SUPPLIED TEXT
[Start of Attachment]

ATLANTIC HIGHLANDS – Christmas is a special time and many can cite a memorable celebration. Many residents at CareOne at King James recall decades of Christmases with hundreds of happy memories. But still, there is always one that stands out.
Peter Noble, a former Red Bank police officer, who also served in the Allenhurst Police Department, as a security officer at Monmouth University, and even taught a course at the Police Academy, chuckles when remembering the year his son and daughter were 4 and 6 years old. It isn’t a single event that stands out, he said, just the compilation of everything, like taking a few minutes off his patrol work to stop at the Noble home on Hubbard Park to help get the Christmas tree in place. “My son would help me with the lights,” he said, “and I’d get mad because how could he even know which lights I was asking for when I was at the top of the ladder? But we ended up laughing and it’s a great memory.”
Noble said, “We had to finagle our time to be sure we could be home Christmas morning, just to be there when the kids were opening their gifts. That was always the very best part.” Noble and his wife Kathy had his mother and Kathy’s grandma visit from care centers where each lived for the day. “It was nice to have four generations for dinner,” he said.
He grew a bit nostalgic when he recalled other Eves when he and Kathy watched Midnight Mass at St. Patrick’s Cathedral on TV. “That’s my Christmas now,” he said.
For Bernice Gilburn there was no forgetting Christmas of 1941. Gilburn’s dad was stationed in Panama with the U.S. Navy and the family had moved to a second-floor apartment there six months before Christmas. She was 7 at the time, and she, her mom and older sister were happy to be near the ship on which he was assigned.
Gilburn remembers many dinners over the holidays when her dad brought home some fellow sailors, at her mom’s invitation, to share a home-cooked meal. She remembers the truck that came around with trees to purchase and decorate, and how all the families in the complex got together and sang Christmas carols around the trees in each of their homes.
But she also remembers the sirens and alarms in the middle of the night that followed the Dec. 7 bombing at Pearl Harbor. She remembers the rapid undecorating of the Christmas tree soon after Dec. 25, and the packing up of all their belongings, as civilian family members were ordered to leave Panama in the face of World War II.
She remembers the ship that took the family back to New Orleans, and her mom finding her way back to her uncle’s house in Jersey City where they lived for three years since their own home a few blocks away was rented.

[End of Attachment]

WORK REQUEST 1
What roles does the Christmas memories text say Peter Noble held in his career?
WORK REQUEST 2
Could you carry the Christmas memories text forward from its last sentence?
These records have no connection to the text about Christmas memories.

Extracted records
[Start of Attachment]

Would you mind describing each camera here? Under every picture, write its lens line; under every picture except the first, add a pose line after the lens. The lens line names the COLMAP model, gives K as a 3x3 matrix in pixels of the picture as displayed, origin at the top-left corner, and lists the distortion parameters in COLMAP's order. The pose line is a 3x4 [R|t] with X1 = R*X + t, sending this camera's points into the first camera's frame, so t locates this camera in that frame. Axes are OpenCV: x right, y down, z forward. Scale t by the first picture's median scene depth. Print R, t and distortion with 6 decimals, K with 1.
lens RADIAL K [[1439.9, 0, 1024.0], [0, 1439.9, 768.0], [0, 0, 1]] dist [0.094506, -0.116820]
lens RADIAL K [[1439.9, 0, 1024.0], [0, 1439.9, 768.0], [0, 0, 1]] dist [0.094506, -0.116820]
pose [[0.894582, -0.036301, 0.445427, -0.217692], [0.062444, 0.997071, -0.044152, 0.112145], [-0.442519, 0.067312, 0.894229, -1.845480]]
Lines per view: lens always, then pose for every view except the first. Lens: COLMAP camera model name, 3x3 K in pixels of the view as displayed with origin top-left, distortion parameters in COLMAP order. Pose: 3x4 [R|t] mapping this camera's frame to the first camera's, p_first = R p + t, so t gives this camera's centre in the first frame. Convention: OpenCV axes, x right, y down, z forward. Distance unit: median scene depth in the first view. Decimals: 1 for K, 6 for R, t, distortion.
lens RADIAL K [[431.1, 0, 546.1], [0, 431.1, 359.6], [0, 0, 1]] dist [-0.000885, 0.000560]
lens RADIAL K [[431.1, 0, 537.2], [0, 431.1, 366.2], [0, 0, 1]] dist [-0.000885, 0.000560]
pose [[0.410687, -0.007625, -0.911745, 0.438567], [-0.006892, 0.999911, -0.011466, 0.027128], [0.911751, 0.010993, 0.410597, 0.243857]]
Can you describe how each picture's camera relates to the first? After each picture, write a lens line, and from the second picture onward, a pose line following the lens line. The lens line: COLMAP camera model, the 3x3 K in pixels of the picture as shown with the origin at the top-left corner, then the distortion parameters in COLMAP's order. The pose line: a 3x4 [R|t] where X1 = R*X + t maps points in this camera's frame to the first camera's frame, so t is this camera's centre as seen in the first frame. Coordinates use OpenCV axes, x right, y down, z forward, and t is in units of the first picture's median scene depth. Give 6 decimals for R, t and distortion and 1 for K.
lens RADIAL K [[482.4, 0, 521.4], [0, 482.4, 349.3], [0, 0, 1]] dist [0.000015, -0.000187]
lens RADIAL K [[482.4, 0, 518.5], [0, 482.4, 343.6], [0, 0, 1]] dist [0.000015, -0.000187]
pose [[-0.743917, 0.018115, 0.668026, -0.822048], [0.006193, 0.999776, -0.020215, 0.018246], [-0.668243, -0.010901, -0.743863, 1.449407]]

[End of Attachment]

RESPONSE AREA 1
- Red Bank police officer
- Service in the Allenhurst Police Department
- Security officer at Monmouth University
- Teaching a course at the Police Academy

RESPONSE AREA 2
Today, displayed proudly on a bureau in her room at CareOne, is a well-worn book, “The Isthmus at Christmas,” a collection of nursery rhymes familiar to Panamanians which depicts Christmas on a sun-drenched – rather than snow-covered – island, and how the reindeer still managed to find their way. “I keep the book,” she pointed out, “to remind me just how special that Christmas was.”
It is Christmas 1945, the first after the end of that same war that is special to Barbara Mead, formerly of Bloomfield and Leonardo. “I was 10 when the war ended,” she said, “and my dad was home for Christmas.” Her dad had served on a ship in several different theaters during the war, she recalled, and “my younger sister and I were thrilled to finally have him home. It just felt really, really good.” She didn’t need any special gift or toy that year. “Just my dad being home,” she smiled, “what could be better than that?”
Ruth Mewes of Highlands particularly remembers the year she saved her own money babysitting and working at Cahn’s Laundry to buy her brother, Alfie, a kid’s rolltop desk for Christmas. “He just loved that desk, and played with it all the time.”
Joyce Boyd of Long Branch remembers when her Uncle Baby (“we called him that because he was the youngest”) saved both her younger brother Michael and the Christmas tree when Michael tried to pull the lights off and the tree came crashing down on him.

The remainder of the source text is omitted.